Transitional dendritic cells are distinct from conventional DC2 precursors and mediate proinflammatory antiviral responses

Establishment of antiviral immune responses depends on dendritic cells (DCs), but how transitional DCs compare with other DC subsets in this regard is unclear. Here the authors show the origins of these cells and their proinflammatory function during viral infection. High-dimensional approaches have revealed heterogeneity amongst dendritic cells (DCs), including a population of transitional DCs (tDCs) in mice and humans. However, the origin and relationship of tDCs to other DC subsets has been unclear. Here we show that tDCs are distinct from other well-characterized DCs and conventional DC precursors (pre-cDCs). We demonstrate that tDCs originate from bone marrow progenitors shared with plasmacytoid DCs (pDCs). In the periphery, tDCs contribute to the pool of ESAM(+) type 2 DCs (DC2s), and these DC2s have pDC-related developmental features. Different from pre-cDCs, tDCs have less turnover, capture antigen, respond to stimuli and activate antigen-specific naive T cells, all characteristics of differentiated DCs. Different from pDCs, viral sensing by tDCs results in IL-1 & beta; secretion and fatal immune pathology in a murine coronavirus model.
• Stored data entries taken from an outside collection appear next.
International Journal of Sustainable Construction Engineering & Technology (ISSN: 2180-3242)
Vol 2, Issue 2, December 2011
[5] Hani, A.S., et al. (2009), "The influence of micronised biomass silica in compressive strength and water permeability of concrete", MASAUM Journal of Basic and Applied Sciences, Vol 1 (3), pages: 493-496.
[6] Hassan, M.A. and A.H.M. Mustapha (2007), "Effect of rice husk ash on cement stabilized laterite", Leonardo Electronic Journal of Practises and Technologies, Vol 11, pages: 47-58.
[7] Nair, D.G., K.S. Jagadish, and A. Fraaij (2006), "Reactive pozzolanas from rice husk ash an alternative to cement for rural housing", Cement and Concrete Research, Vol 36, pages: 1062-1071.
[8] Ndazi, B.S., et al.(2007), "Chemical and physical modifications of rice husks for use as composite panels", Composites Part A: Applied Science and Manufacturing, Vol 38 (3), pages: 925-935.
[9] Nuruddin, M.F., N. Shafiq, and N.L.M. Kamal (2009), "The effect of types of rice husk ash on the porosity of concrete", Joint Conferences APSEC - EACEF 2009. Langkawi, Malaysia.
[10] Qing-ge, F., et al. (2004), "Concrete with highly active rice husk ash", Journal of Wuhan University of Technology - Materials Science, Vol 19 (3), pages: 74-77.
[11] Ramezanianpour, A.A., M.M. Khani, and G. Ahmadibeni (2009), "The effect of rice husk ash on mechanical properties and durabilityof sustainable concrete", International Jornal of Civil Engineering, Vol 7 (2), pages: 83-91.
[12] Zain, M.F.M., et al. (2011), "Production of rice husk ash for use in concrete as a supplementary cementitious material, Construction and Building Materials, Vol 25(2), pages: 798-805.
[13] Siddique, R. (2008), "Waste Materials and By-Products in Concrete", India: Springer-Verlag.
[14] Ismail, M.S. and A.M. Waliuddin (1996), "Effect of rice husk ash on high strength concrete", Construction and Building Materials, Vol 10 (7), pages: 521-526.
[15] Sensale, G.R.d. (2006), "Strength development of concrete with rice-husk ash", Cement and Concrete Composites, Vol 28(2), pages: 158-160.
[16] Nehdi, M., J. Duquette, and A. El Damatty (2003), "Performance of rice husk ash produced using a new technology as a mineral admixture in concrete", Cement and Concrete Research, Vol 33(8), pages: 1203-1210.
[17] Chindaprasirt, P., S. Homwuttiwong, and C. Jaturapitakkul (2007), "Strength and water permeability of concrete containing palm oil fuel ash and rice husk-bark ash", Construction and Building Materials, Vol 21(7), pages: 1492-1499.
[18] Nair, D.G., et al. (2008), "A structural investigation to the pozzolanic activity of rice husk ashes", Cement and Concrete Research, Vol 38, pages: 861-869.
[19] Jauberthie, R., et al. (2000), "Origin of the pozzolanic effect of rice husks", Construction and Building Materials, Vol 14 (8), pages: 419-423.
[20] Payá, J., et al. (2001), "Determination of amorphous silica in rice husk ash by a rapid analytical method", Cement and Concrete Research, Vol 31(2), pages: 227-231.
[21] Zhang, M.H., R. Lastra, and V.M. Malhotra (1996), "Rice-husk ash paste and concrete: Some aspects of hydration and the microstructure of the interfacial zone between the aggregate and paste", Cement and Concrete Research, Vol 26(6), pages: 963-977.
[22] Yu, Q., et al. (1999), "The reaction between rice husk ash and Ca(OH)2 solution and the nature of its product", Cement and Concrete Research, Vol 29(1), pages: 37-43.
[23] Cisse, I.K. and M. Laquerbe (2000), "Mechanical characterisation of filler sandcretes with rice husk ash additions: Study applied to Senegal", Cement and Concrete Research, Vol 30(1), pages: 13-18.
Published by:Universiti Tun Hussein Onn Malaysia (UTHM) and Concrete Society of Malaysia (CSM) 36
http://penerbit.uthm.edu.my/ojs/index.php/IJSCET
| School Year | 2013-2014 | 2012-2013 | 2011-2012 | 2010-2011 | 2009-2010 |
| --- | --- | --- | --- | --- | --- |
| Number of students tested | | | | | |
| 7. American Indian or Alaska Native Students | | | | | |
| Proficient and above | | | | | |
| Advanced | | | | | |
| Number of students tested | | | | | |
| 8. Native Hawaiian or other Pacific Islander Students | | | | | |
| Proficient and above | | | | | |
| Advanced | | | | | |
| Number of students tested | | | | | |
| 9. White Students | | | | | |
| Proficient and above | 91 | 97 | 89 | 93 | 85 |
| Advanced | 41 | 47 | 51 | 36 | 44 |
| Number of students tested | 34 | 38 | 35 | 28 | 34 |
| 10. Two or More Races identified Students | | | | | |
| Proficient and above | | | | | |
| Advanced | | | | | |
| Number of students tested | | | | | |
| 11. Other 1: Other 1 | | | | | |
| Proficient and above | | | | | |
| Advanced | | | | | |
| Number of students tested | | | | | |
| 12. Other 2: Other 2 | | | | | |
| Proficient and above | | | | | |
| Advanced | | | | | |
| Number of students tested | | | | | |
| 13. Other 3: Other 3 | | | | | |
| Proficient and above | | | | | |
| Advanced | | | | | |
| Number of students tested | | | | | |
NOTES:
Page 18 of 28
Our findings suggest that tDCs are a distinct pDC-related subset with a DC2 differentiation potential and unique proinflammatory function during viral infections.

Automated summary

This study investigates the role of transitional dendritic cells (tDCs) in antiviral immune responses and reveals their distinct features compared to other dendritic cell subsets. The authors show that tDCs share bone marrow progenitors with plasmacytoid DCs (pDCs) and contribute to the development of ESAM(+) type 2 DCs (DC2s). Unlike other DC subsets, tDCs exhibit characteristics of differentiated DCs, including antigen capture, response to stimuli, and activation of antigen-specific naive T cells. Moreover, viral sensing by tDCs leads to IL-1β secretion and fatal immune pathology. Overall, tDCs are a unique pDC-related subset with a DC2 differentiation potential and a special proinflammatory function during viral infections.